◆ Text block:
FWIW, this completely agrees with my experience. I've added wheat malt (and unmalted wheat) with no noticeable increase in head, and I've had some batches with excellent head which contained no wheat.


----------



## Kai (7/6/06)

I never bother including wheat malt for head retention, my beers all have good head...if I can leave them in the bottle for more than a few weeks.


----------



## wee stu (7/6/06)

My amarillo wheat has 45% wheat malt and practically no head, mind you it is *seriously * undercarbed, and as young as an aged Kai beer!! 

If I want additional head in a beer, I would generally turn to carapils. 

But most often, a properly carbed all malt beer gives me as much head as I need.


----------



## Mr Bond (7/6/06)

Yeah ,keep the wheat for a true wheaty @ 50% min and try carapils for head/body


----------



## Pumpy (21/10/06)

I must say 100 grams of wheat malt in your English bitter will give it a great head 


100 grams of wheat malt is a essential inclusion in any recipe if you like a good creamy head 



Pumpy


----------



## Mr Bond (21/10/06)

As will 100 gms carapils


----------



## Pumpy (21/10/06)

Brauluver said:


> As will 100 gms carapils



Yep I always put that in my lagers !!!

Pumpy


----------



## tangent (22/10/06)

◆ Provided information:
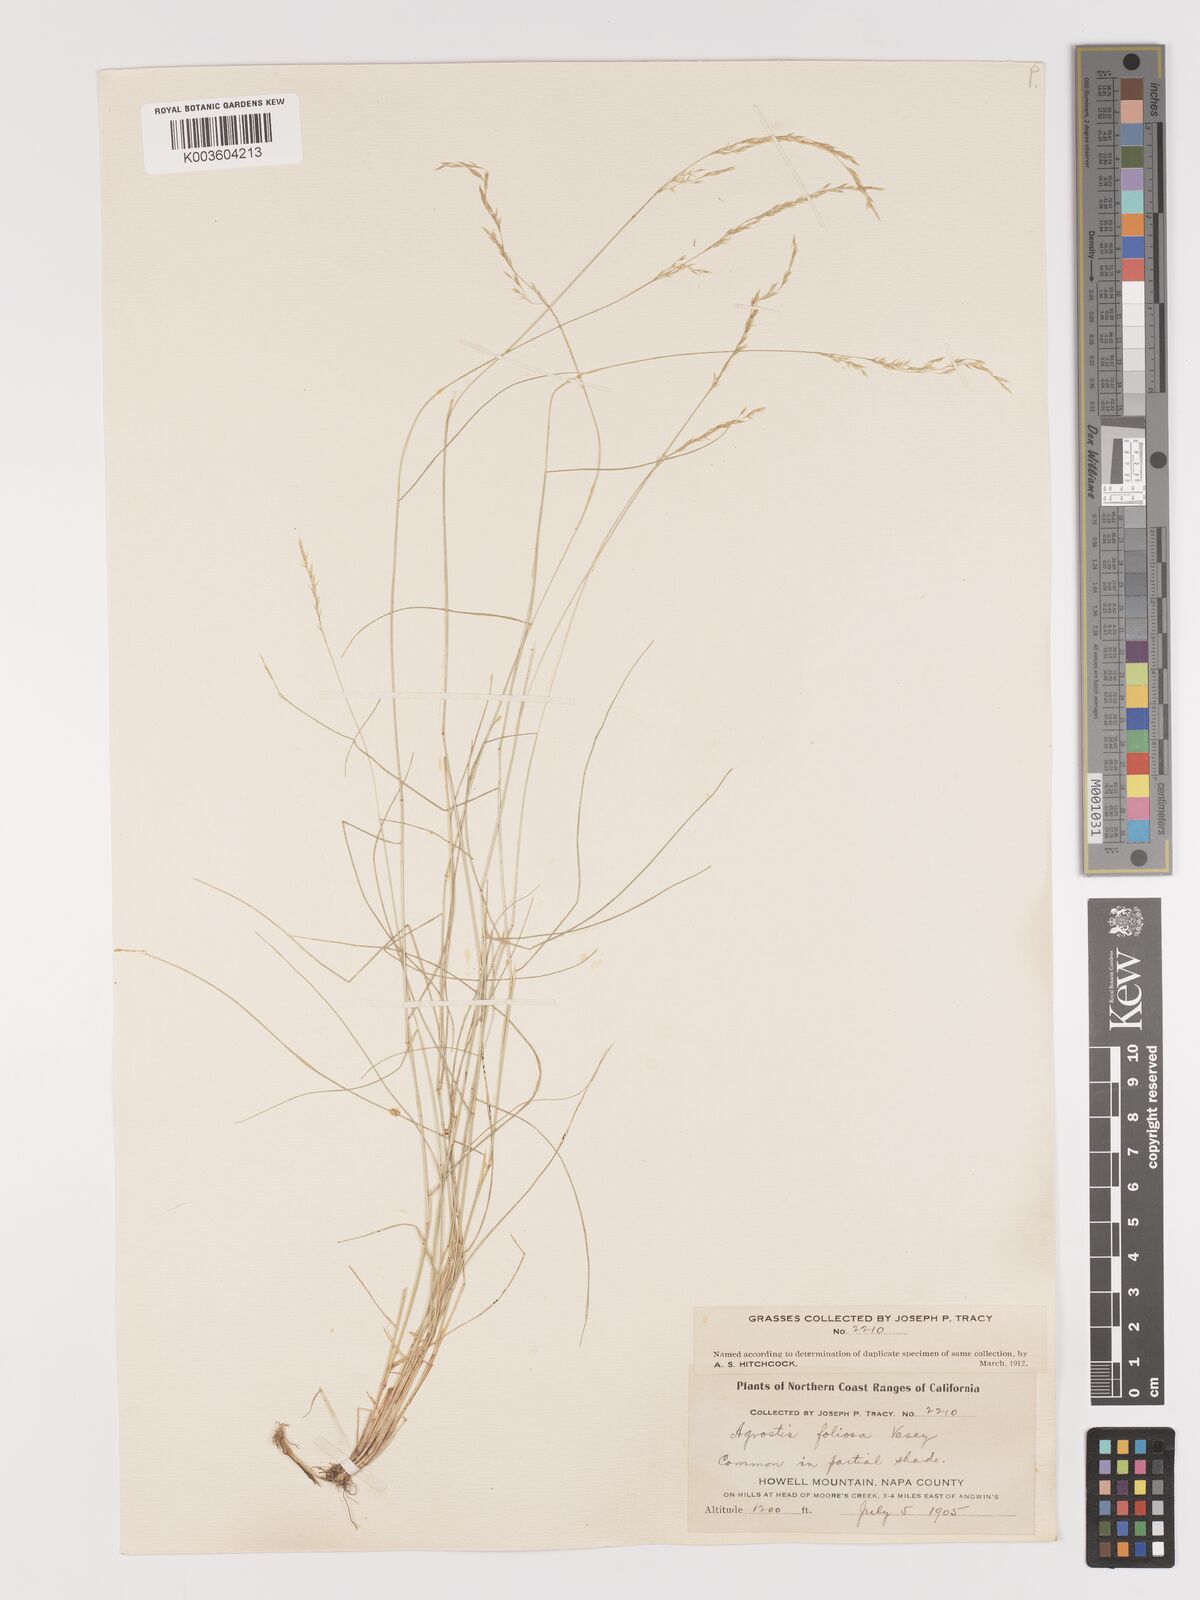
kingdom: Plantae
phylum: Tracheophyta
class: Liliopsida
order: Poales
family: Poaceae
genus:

◆ Complete the following:
**A)** Revise the passage from the thread on wheat malt, starting with "I never bother" and going on through "turn to carapils.", so that "crystal malt" replaces "carapils".
**B)** Answer these questions using the thread on wheat malt:
(i) What percentage of wheat malt is in wee stu's amarillo wheat?
(ii) What minimum percentage of wheat does Mr Bond give for a true wheat beer?
(iii) In which beers does Pumpy say he always puts carapils?
**C)** Rewrite the paragraph of the thread on wheat malt that begins "FWIW, this completely agrees" in a single shorter sentence, keeping its main facts.

◆ Answer set:
**A)**
I never bother including wheat malt for head retention, my beers all have good head...if I can leave them in the bottle for more than a few weeks.


----------



## wee stu (7/6/06)

My amarillo wheat has 45% wheat malt and practically no head, mind you it is *seriously * undercarbed, and as young as an aged Kai beer!! 

If I want additional head in a beer, I would generally turn to crystal malt.

**B)**
(i) 45%
(ii) 50%
(iii) His lagers

**C)** My experience agrees: adding wheat malt or unmalted wheat gave no noticeable increase in head, while some batches with no wheat had excellent head.